• [Task to complete]: Render the lines of the listing below, from the line that contains "order: Geraniales" through the line that contains "common name: Herb-robert", as a Markdown table with the columns Row and Line, leaving out blank lines. Include only those lines.

• [Data shown]:
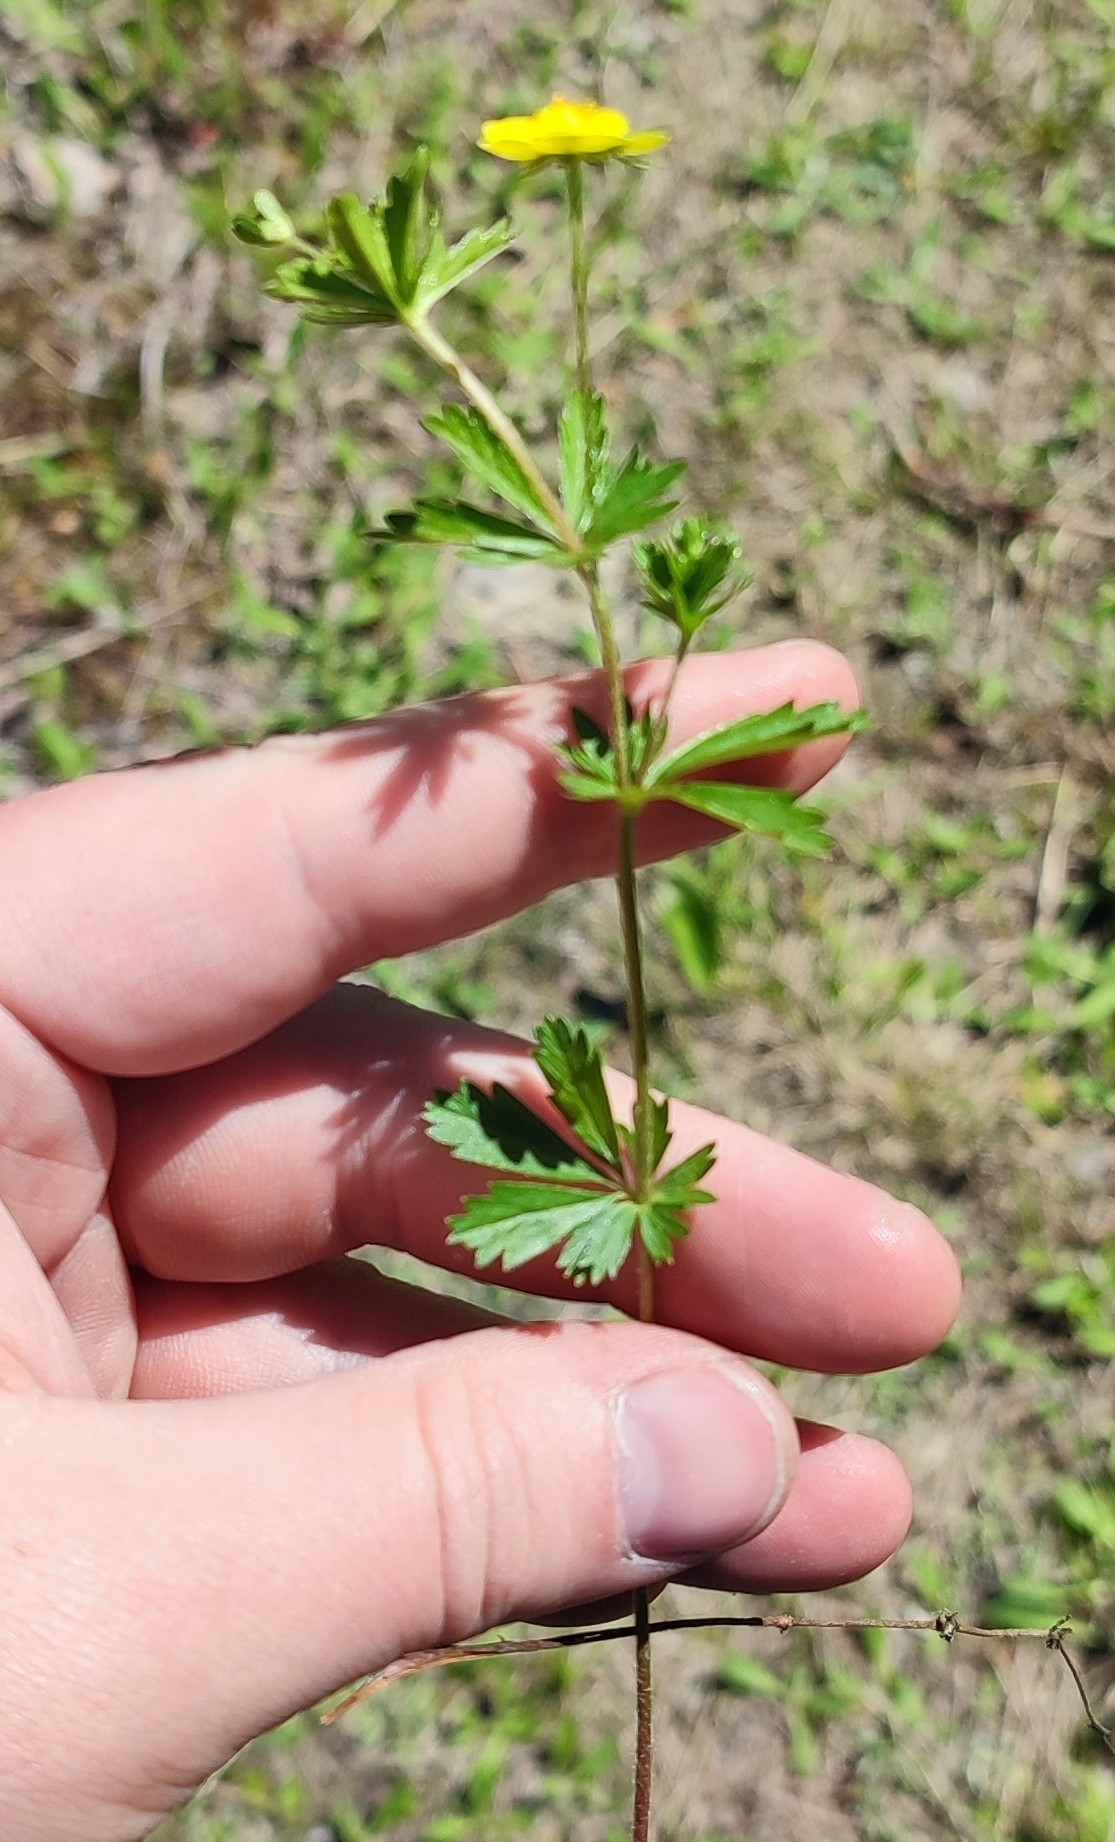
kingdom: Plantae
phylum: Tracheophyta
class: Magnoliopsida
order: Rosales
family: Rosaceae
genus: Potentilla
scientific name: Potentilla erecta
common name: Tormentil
--
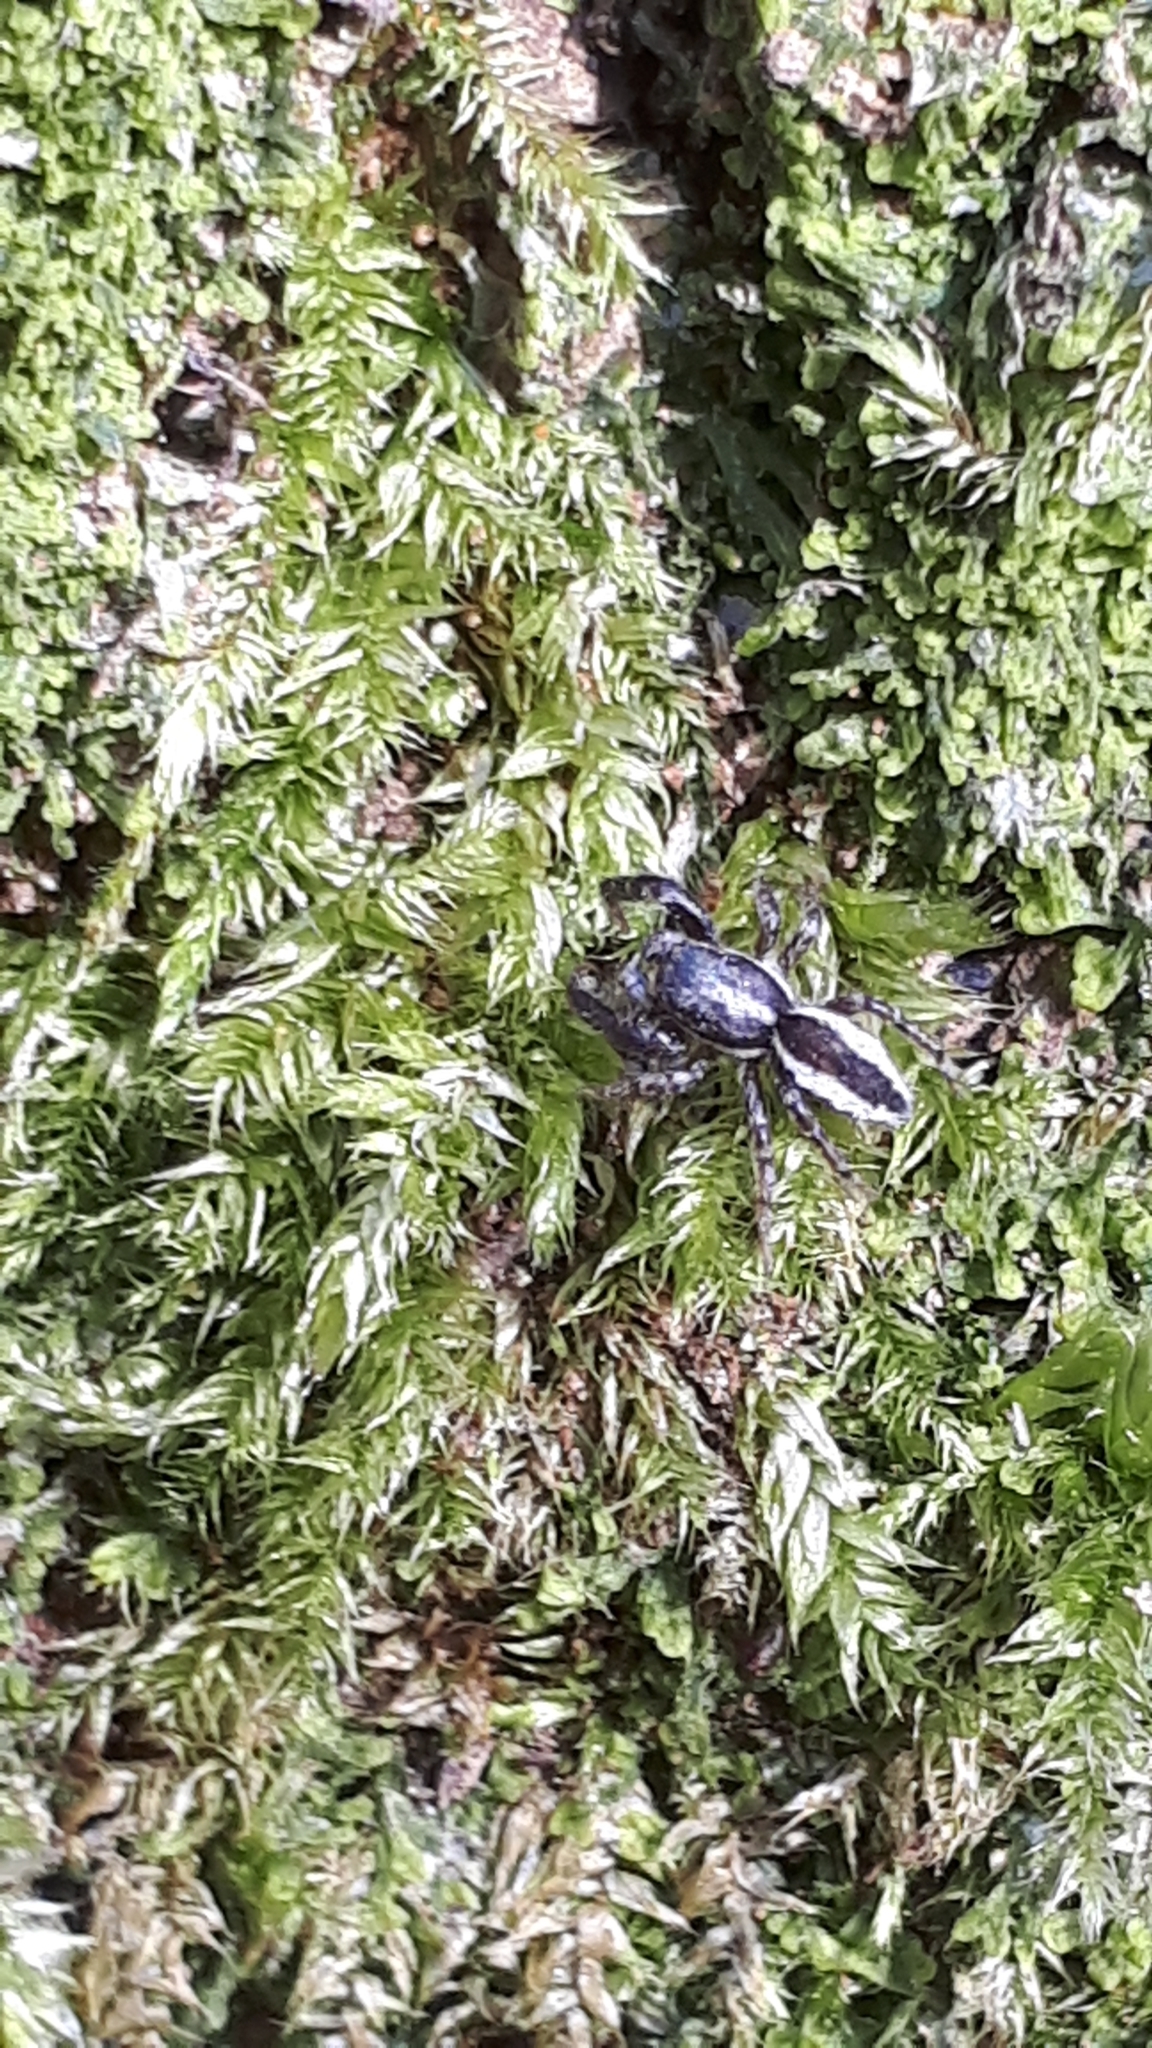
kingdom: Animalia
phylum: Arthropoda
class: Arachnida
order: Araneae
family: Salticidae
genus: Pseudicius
--
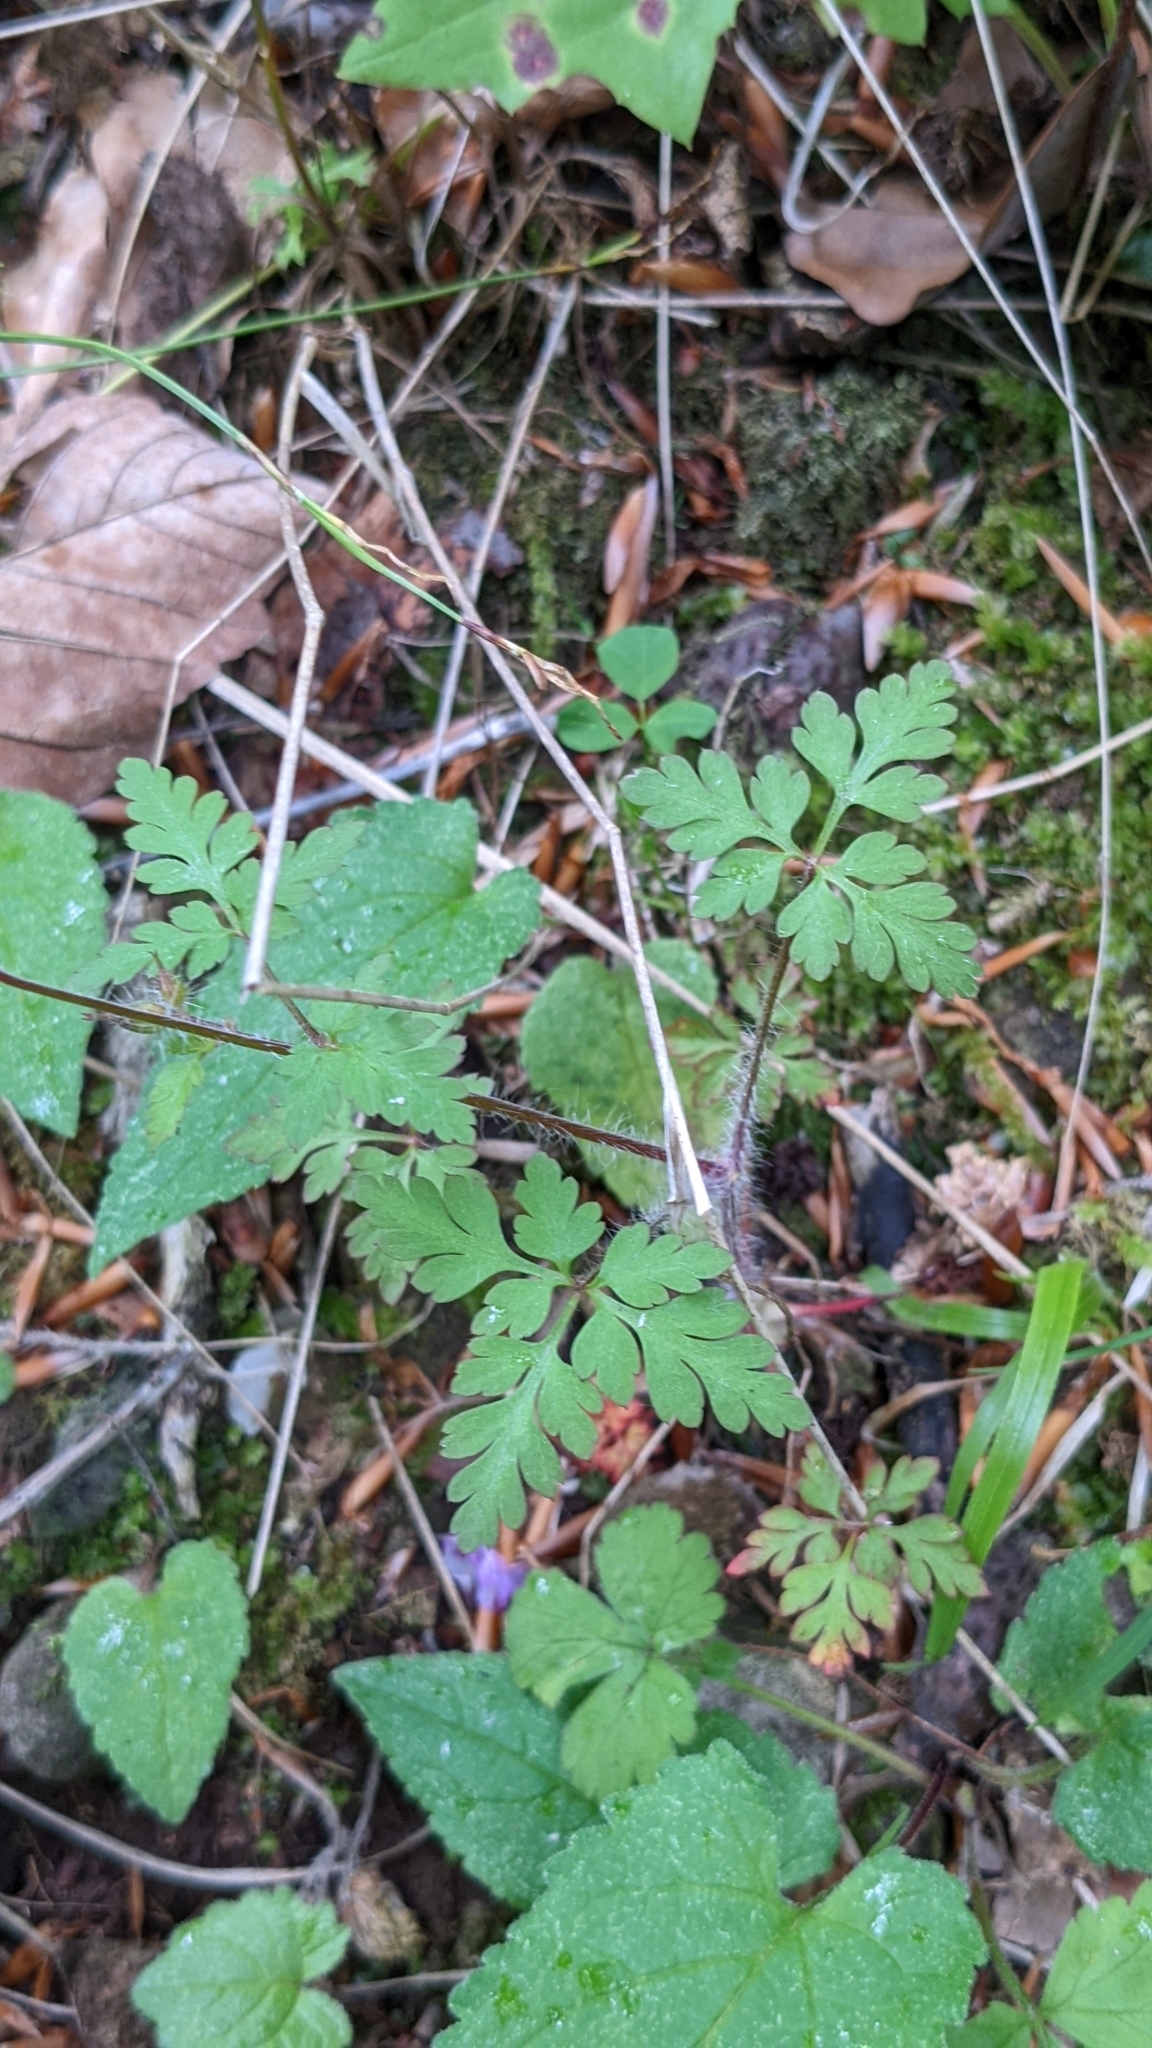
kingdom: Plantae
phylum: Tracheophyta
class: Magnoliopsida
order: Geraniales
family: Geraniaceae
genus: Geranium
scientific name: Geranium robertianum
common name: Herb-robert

• [Output for this exercise]:
| Row | Line |
|---|---|
| 1 | order: Geraniales |
| 2 | family: Geraniaceae |
| 3 | genus: Geranium |
| 4 | scientific name: Geranium robertianum |
| 5 | common name: Herb-robert |